Showing weed in a realistic way is pretty much key when creating a series which stoners want to watch after their hard day of doing nothing or working like everybody else.
What remains a little bit unclear is how the viewer gets the “addiction-factor” that every successful series seems to have. Will it be a show that generally lives of its funny moments and creates a nice family atmosphere around it, so more sitcom-style or are there tragic events that life usually throws upon people living it?
Maybe Amazon follows the recent tendencies towards “Dramedy”, a balanced composition of comedy and drama. This would certainly be better for the viever, the addiction-factor, and Amazon Prime.

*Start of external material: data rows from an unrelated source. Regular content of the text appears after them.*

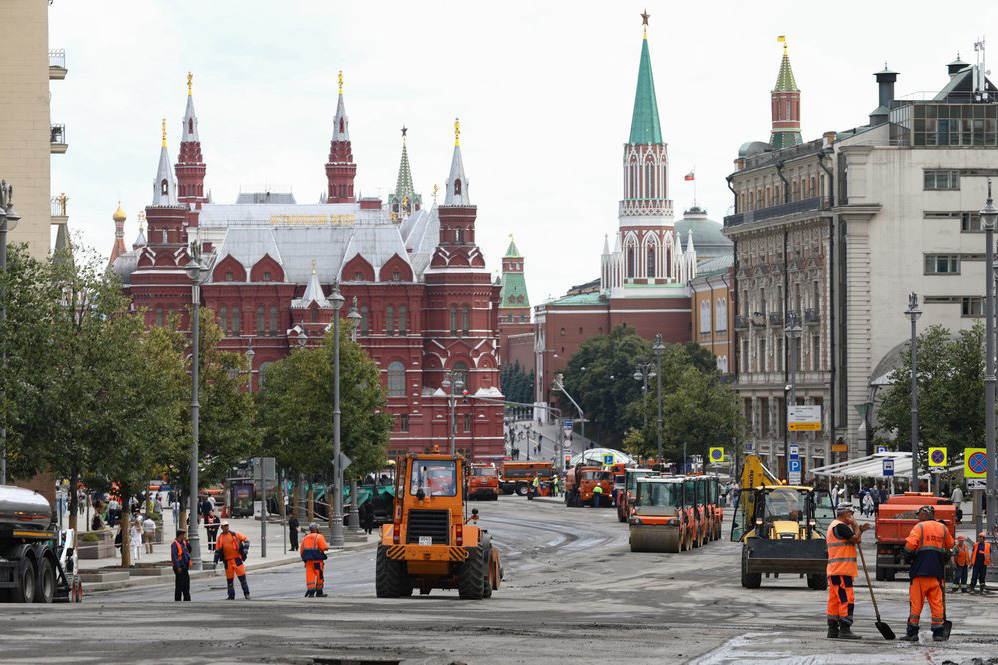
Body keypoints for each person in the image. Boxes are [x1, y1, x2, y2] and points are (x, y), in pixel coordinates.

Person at [901, 505, 955, 642]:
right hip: (937, 574)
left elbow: (909, 546)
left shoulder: (920, 527)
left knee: (916, 604)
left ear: (924, 514)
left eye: (919, 514)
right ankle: (938, 633)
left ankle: (912, 632)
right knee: (937, 604)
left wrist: (908, 557)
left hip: (919, 573)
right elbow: (950, 545)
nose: (918, 517)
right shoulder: (943, 528)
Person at [825, 502, 871, 639]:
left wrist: (860, 530)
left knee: (834, 600)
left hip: (836, 570)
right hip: (841, 570)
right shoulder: (840, 526)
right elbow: (856, 539)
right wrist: (856, 525)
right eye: (852, 515)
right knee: (846, 599)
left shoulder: (835, 526)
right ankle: (845, 629)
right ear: (847, 514)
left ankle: (832, 629)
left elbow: (854, 539)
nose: (853, 517)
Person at [214, 521, 251, 600]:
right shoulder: (220, 538)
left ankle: (246, 594)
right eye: (224, 526)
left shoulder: (235, 535)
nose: (226, 527)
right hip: (227, 561)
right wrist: (215, 561)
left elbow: (246, 539)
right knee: (230, 580)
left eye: (227, 525)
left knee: (242, 578)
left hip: (237, 559)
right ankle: (231, 596)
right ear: (221, 528)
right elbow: (217, 550)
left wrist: (245, 549)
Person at [300, 523, 329, 598]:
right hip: (317, 561)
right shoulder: (319, 537)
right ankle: (319, 592)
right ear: (316, 529)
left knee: (310, 576)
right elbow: (324, 547)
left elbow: (301, 551)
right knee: (319, 576)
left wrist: (304, 560)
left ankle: (311, 592)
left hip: (308, 561)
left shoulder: (305, 538)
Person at [170, 529, 191, 601]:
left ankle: (187, 598)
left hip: (185, 566)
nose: (184, 536)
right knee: (179, 584)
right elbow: (174, 556)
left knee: (186, 583)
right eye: (183, 535)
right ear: (180, 535)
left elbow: (189, 550)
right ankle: (178, 599)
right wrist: (178, 566)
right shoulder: (174, 544)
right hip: (179, 567)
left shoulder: (184, 543)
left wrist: (188, 543)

If you haven’t been busy your entire live, you know how binge watching works.
AMAZON IS LATE, NBC AND OTHERS WERE QUICKER
It’s not necessarily criticism when saying that Amazon is kind of the last one who jumps on the train of producing a stoner series. Others were quicker and the concept of putting weed in a family context is not very revolutionary. We have seen this before.

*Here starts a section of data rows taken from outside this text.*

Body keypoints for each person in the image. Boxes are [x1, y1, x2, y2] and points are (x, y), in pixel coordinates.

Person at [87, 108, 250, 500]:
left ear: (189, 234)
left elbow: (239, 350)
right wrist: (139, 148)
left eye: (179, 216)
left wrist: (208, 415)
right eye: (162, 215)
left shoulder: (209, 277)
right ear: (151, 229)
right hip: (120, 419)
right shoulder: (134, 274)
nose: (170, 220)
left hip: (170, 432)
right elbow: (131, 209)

When thinking about the mainstream series Weeds, where single mother Nancy Botwin tries to put food on the family table by selling “Milf-weed”, one gets reminded that a lack of authenticity can be poison for a stoned audience. Having fake weed plants on the set might be legally the safest way to display them but it’s a smack in the face for every true cannabis connoisseur.
NBC now has the series “Buds” in their development cycle of 2015/2016. It is also a stoner comedy series about a pot dispensary in the US, featuring Parks and Recreation co-star Adam Scott. It’s not clear why there are two big series in the pipeline who kind of try to tell the same story: Weed is legal in many states of the US and gets sold and smoked by more or less normal people.
CONCLUSION
It will be interesting to see if Amazon manages to learn from the mistakes of others and create a series that is authentic on the one side, but unrealistically funny on the other side. This is a big challenge that Amazon and other companies of the entertainment industry are facing when trying to persuade an audience that is stoned and highly critical at the same time.
The fact that Margarete Cho is executive producer of Highland and actively supports the legalisation of cannabis, gives reason to believe that this show will most likely be a success among non-stoners, and stoners. What would be very refreshing for the sophisticated viewer if producers would risk a little more, especially when putting together the concept for a new show.
How about a college dropout from Colorado who tries to make it in Europe by using his knowledge about cannabis to create one of the largest (illegal) cannabis production facilities on earth? Just to put an idea out there that is less mainstream, less family, and a little bit more exciting.